Top of Data shown

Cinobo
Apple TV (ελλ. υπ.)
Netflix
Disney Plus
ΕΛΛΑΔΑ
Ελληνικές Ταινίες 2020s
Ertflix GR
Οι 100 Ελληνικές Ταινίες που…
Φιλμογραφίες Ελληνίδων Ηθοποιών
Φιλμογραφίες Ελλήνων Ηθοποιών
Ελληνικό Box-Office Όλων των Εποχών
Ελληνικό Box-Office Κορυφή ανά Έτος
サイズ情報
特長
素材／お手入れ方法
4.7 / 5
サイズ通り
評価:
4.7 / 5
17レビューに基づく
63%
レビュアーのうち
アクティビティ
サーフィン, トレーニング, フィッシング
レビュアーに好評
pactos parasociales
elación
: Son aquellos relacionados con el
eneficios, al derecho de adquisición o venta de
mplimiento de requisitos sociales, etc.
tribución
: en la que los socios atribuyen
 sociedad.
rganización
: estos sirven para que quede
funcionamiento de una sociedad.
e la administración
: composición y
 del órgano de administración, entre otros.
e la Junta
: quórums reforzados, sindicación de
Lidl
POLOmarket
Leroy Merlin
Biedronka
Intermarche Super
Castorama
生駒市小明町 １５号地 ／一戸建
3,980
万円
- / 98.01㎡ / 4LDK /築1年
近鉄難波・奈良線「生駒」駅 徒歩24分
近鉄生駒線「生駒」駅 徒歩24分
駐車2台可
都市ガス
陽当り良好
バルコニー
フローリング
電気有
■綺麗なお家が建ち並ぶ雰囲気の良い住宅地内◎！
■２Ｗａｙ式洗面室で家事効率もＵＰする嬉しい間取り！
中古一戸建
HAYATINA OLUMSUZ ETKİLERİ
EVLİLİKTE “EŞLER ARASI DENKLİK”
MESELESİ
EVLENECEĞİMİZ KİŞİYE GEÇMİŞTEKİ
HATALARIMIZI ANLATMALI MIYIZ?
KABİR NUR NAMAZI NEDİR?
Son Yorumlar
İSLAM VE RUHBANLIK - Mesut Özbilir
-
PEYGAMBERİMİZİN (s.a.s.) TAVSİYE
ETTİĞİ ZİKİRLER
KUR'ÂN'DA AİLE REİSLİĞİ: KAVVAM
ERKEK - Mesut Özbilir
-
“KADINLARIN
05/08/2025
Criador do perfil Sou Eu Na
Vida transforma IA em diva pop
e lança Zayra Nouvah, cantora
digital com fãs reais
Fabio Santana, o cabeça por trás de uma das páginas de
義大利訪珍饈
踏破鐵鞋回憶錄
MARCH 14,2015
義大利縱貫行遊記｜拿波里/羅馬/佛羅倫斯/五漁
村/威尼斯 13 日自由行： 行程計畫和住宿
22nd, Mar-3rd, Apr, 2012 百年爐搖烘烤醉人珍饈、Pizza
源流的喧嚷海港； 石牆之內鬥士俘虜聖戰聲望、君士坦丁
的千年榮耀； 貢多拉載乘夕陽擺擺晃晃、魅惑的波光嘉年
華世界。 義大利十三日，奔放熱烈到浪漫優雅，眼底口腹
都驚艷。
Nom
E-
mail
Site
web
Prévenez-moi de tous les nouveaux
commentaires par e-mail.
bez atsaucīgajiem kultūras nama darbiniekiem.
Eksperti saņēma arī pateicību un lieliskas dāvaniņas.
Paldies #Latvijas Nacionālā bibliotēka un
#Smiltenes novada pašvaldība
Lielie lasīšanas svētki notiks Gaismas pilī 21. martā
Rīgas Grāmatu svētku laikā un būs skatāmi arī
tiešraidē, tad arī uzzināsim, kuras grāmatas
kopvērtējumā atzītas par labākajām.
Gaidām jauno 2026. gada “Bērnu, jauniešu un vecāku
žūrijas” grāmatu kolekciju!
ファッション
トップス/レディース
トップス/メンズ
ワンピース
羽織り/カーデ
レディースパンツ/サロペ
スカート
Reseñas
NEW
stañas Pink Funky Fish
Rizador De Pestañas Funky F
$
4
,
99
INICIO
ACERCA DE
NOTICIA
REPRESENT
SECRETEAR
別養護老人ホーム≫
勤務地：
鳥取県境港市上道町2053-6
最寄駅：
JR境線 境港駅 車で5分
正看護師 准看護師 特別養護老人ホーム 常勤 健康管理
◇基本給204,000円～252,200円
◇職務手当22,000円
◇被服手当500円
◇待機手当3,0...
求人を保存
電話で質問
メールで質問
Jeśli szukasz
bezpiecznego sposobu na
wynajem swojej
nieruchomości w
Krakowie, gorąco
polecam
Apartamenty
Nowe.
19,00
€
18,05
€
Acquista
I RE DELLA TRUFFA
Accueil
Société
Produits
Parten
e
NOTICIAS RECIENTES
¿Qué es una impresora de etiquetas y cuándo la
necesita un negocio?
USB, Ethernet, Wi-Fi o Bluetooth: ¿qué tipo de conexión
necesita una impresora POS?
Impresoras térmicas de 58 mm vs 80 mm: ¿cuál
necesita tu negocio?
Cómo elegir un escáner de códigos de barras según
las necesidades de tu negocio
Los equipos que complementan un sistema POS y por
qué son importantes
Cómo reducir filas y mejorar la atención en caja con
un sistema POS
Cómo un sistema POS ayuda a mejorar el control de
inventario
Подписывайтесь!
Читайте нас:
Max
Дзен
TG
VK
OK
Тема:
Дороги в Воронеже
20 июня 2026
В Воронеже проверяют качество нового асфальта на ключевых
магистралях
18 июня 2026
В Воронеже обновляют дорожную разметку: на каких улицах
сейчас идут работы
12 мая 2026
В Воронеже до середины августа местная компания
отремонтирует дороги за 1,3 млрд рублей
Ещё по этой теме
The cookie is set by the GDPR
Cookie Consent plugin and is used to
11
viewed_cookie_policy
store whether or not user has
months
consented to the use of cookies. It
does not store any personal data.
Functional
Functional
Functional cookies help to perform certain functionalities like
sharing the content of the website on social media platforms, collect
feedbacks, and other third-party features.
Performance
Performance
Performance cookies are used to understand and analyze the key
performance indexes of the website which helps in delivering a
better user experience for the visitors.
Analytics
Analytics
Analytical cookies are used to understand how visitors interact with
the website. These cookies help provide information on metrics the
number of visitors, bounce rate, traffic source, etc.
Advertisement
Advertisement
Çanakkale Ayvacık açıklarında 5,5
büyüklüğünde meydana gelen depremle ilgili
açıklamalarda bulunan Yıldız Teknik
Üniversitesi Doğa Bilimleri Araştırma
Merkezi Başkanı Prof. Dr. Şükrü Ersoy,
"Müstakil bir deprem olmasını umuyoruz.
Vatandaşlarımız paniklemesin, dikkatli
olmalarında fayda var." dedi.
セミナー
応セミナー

Bottom of Data shown

Directions: Word for word, restate the lines of the listing above starting at the line with "commentaires par e-mail." and ending at the line with "feedbacks, and other third-party features.", and nothing outside them.

Answer for this exercise:
commentaires par e-mail.
bez atsaucīgajiem kultūras nama darbiniekiem.
Eksperti saņēma arī pateicību un lieliskas dāvaniņas.
Paldies #Latvijas Nacionālā bibliotēka un
#Smiltenes novada pašvaldība
Lielie lasīšanas svētki notiks Gaismas pilī 21. martā
Rīgas Grāmatu svētku laikā un būs skatāmi arī
tiešraidē, tad arī uzzināsim, kuras grāmatas
kopvērtējumā atzītas par labākajām.
Gaidām jauno 2026. gada “Bērnu, jauniešu un vecāku
žūrijas” grāmatu kolekciju!
ファッション
トップス/レディース
トップス/メンズ
ワンピース
羽織り/カーデ
レディースパンツ/サロペ
スカート
Reseñas
NEW
stañas Pink Funky Fish
Rizador De Pestañas Funky F
$
4
,
99
INICIO
ACERCA DE
NOTICIA
REPRESENT
SECRETEAR
別養護老人ホーム≫
勤務地：
鳥取県境港市上道町2053-6
最寄駅：
JR境線 境港駅 車で5分
正看護師 准看護師 特別養護老人ホーム 常勤 健康管理
◇基本給204,000円～252,200円
◇職務手当22,000円
◇被服手当500円
◇待機手当3,0...
求人を保存
電話で質問
メールで質問
Jeśli szukasz
bezpiecznego sposobu na
wynajem swojej
nieruchomości w
Krakowie, gorąco
polecam
Apartamenty
Nowe.
19,00
€
18,05
€
Acquista
I RE DELLA TRUFFA
Accueil
Société
Produits
Parten
e
NOTICIAS RECIENTES
¿Qué es una impresora de etiquetas y cuándo la
necesita un negocio?
USB, Ethernet, Wi-Fi o Bluetooth: ¿qué tipo de conexión
necesita una impresora POS?
Impresoras térmicas de 58 mm vs 80 mm: ¿cuál
necesita tu negocio?
Cómo elegir un escáner de códigos de barras según
las necesidades de tu negocio
Los equipos que complementan un sistema POS y por
qué son importantes
Cómo reducir filas y mejorar la atención en caja con
un sistema POS
Cómo un sistema POS ayuda a mejorar el control de
inventario
Подписывайтесь!
Читайте нас:
Max
Дзен
TG
VK
OK
Тема:
Дороги в Воронеже
20 июня 2026
В Воронеже проверяют качество нового асфальта на ключевых
магистралях
18 июня 2026
В Воронеже обновляют дорожную разметку: на каких улицах
сейчас идут работы
12 мая 2026
В Воронеже до середины августа местная компания
отремонтирует дороги за 1,3 млрд рублей
Ещё по этой теме
The cookie is set by the GDPR
Cookie Consent plugin and is used to
11
viewed_cookie_policy
store whether or not user has
months
consented to the use of cookies. It
does not store any personal data.
Functional
Functional
Functional cookies help to perform certain functionalities like
sharing the content of the website on social media platforms, collect
feedbacks, and other third-party features.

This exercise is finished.